Estratto della pagina =>
***

Il rogo alla Biondi all’attenzione della Commissione Ecoreati

Il senatore e membro della Commissione Luca Briziarelli porterà il fascicolo in parlamento dove c'è già una indagine sul sistema dei rifiuti
Perugia

Il rogo alla Biondi Recuperi è stato posto all'attenzione della Commissione Ecoreati. Il senatore e vicepresidente della Commissione, Luca Briziarelli, fa sapere che la bicamerale di inchiesta indagherà proprio su questo punto. «Il governo - dice Briziarelli - con l'articolo 26 bis del decreto Salvini, ha introdotto l'obbligo per i gestori, di predisporre un piano di emergenza interna per gli impianti di stoccaggio e di lavorazione dei rifiuti. Il piano ha lo scopo di controllare e circoscrivere gli incidenti in modo da minimizzarne gli effetti e limitarne i danni per la salute umana, per l'ambiente e per i beni; mettere in atto le misure necessarie per proteggere la salute umana e l'ambiente dalle conseguenze di incidenti rilevanti; informare adeguatamente i lavoratori e i servizi di emergenza e le autorità locali competenti; provvedere al ripristino e al disinquinamento dell'ambiente dopo un incidente rilevante. Per gli impianti già esistenti al momento di entrata in vigore della legge di conversione, come appunto l'impianto della Biondi recuperi, il decreto Salvini prevedeva 90 giorni di tempo per mettersi in regola, ironia della sorte il limite è scaduto il 4 marzo scorso. Da una prima verifica effettuata risulta che l'azienda abbia adottato nei termini tale piano, resta da verificare se sia stato applicato correttamente e quali fossero le condizioni di sicurezza dell'impianto al momento dell'incendio».
Intanto è stato aperto dalla Procura di Perugia un fascicolo d'inchiesta per incendio doloso.
Insomma il rogo alla Biondi Recuperi è fonte di attenzione e allarme. Del resto si sa, il settore dei rifiuti da tempo è nel mirino della criminalità organizzata. Tant'è che il senatore Briziarelli della Lega Nord, peraltro membro della Commissione Bicamerale Ecoreati, ha annunciato un'indagine conoscitiva in corso proprio sul settore rifiuti in Umbria.

Da qui la richiesta di mettere nel fascicolo anche questo rogo di Ponte San Giovanni.
Mentre in Regione, giovedì prossimo in aula l'assessore Fernanda Cecchini presenterà un report sul rogo e su eventuali danni ambientali provocati dalle fiamme e dalla nube nera.

Uno studio approfondito che aiuterà di certo a comprendere molti aspetti di questa vicenda che presenta lati oscuri.
Sì perché va detto e ribadito che le fiamme hanno interessato scarti indifferenziati di origine industriale. Il report dei vigili del fuoco inviato alla Procura di Perugia contiene indicazioni utili a ricostruire le tipologie dei rifiuti andati a fuoco.

***

Dati da esaminare =>

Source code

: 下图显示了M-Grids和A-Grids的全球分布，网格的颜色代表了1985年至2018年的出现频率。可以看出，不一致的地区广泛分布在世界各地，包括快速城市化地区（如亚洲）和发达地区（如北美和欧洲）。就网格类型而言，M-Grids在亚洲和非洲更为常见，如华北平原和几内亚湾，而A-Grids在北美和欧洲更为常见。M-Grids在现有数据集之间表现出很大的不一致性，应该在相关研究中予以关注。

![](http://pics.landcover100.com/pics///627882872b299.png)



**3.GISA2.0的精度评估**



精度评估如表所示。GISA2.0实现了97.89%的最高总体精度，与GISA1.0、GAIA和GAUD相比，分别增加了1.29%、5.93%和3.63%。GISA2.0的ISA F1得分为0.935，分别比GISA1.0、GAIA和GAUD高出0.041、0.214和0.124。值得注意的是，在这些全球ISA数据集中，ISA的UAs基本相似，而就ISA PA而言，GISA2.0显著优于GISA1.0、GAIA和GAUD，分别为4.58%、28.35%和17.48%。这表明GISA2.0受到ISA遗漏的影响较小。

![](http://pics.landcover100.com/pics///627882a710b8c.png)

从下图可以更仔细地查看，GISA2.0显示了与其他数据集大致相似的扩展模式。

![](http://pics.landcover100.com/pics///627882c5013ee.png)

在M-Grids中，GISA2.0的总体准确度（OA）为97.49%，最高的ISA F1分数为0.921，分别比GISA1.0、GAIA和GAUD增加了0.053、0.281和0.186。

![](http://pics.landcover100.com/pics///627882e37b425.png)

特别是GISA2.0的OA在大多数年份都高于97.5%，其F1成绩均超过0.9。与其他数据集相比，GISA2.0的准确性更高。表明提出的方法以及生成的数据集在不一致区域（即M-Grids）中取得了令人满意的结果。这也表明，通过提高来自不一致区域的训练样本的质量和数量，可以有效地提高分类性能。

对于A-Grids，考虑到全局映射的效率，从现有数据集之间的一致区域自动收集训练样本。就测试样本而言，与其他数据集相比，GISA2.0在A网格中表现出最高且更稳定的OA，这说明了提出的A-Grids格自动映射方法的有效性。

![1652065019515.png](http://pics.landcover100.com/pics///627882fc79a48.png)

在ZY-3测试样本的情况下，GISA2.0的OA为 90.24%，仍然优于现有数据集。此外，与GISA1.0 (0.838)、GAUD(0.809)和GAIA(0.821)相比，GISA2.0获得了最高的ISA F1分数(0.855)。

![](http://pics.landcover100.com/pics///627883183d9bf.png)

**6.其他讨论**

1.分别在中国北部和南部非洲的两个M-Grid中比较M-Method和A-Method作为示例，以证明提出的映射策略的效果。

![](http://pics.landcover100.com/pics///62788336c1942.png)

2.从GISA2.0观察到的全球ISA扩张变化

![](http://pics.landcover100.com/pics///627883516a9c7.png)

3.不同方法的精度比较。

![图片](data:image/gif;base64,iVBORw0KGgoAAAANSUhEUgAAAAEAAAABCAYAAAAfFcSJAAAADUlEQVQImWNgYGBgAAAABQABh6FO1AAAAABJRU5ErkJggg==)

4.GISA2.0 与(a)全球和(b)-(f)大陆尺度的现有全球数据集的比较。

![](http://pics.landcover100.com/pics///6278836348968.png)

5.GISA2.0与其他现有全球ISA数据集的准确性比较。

***

Esercizio => Nell'articolo sul rogo alla Biondi Recuperi, perché si chiede di mettere nel fascicolo anche il rogo di Ponte San Giovanni? Rispondi in una o due frasi.

Soluzione => Il settore dei rifiuti è da tempo nel mirino della criminalità organizzata. Per questo il senatore Briziarelli ha annunciato un'indagine conoscitiva in corso proprio sul settore rifiuti in Umbria, e da qui nasce la richiesta di includervi anche questo rogo.